** Work order **
Word for word, restate the listing that follows and leave out the images.

(Supplied material Opens)

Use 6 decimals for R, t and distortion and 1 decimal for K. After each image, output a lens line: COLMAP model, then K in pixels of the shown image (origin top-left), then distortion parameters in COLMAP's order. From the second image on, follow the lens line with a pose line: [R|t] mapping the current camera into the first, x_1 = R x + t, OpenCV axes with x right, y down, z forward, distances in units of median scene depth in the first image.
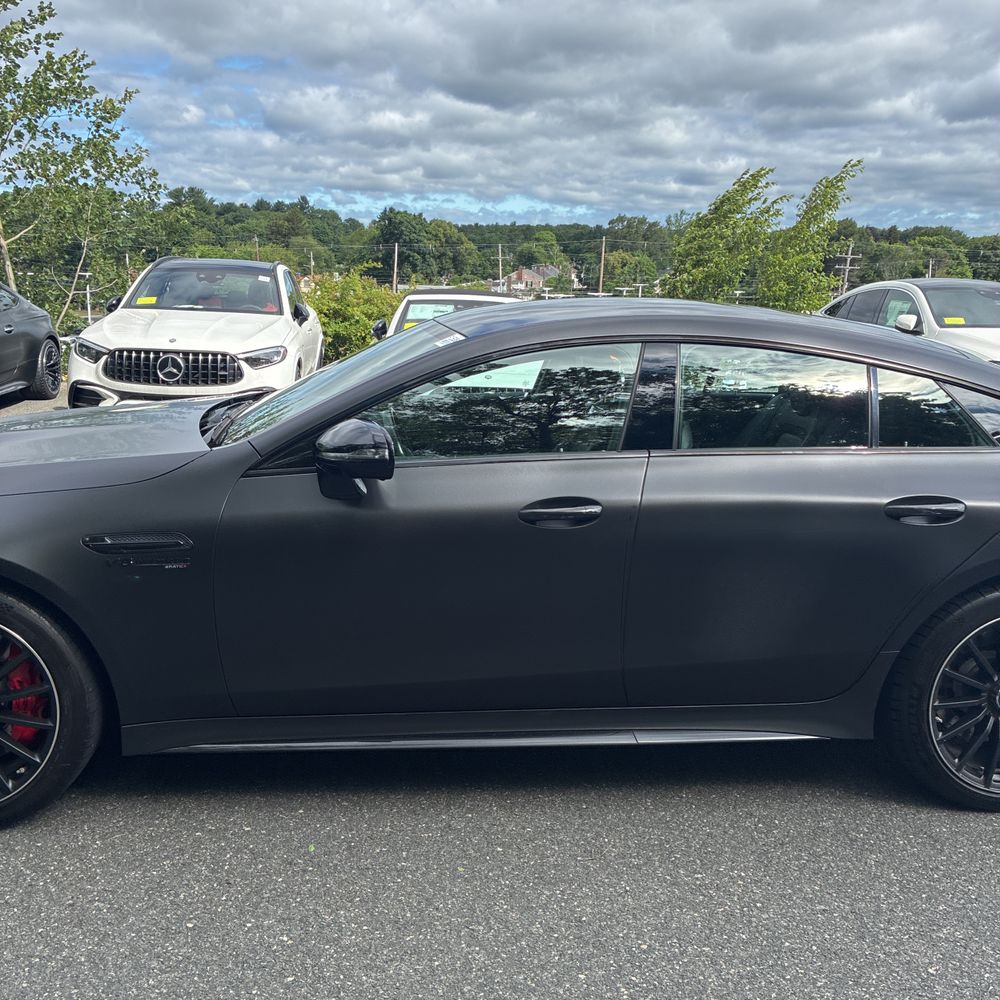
lens RADIAL K [[1063.5, 0, 522.7], [0, 1063.5, 556.1], [0, 0, 1]] dist [0.010556, 0.035103]
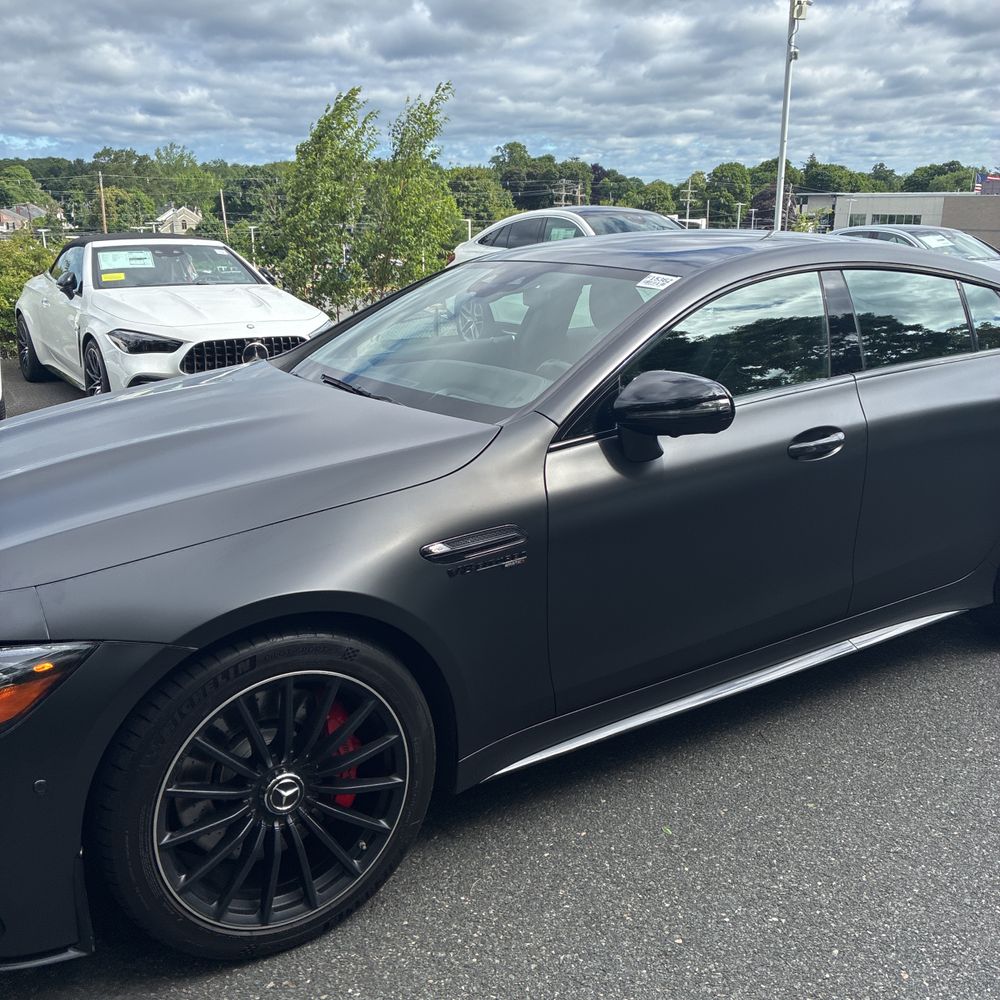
lens RADIAL K [[1044.5, 0, 423.7], [0, 1044.5, 551.2], [0, 0, 1]] dist [0.001448, 0.017522]
pose [[0.876396, -0.176178, 0.448208, -0.124830], [0.149733, 0.984239, 0.094099, -0.014782], [-0.457722, -0.015356, 0.888963, 0.045624]]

(Supplied material Closes)

** Task output **
Use 6 decimals for R, t and distortion and 1 decimal for K. After each image, output a lens line: COLMAP model, then K in pixels of the shown image (origin top-left), then distortion parameters in COLMAP's order. From the second image on, follow the lens line with a pose line: [R|t] mapping the current camera into the first, x_1 = R x + t, OpenCV axes with x right, y down, z forward, distances in units of median scene depth in the first image.
lens RADIAL K [[1063.5, 0, 522.7], [0, 1063.5, 556.1], [0, 0, 1]] dist [0.010556, 0.035103]
lens RADIAL K [[1044.5, 0, 423.7], [0, 1044.5, 551.2], [0, 0, 1]] dist [0.001448, 0.017522]
pose [[0.876396, -0.176178, 0.448208, -0.124830], [0.149733, 0.984239, 0.094099, -0.014782], [-0.457722, -0.015356, 0.888963, 0.045624]]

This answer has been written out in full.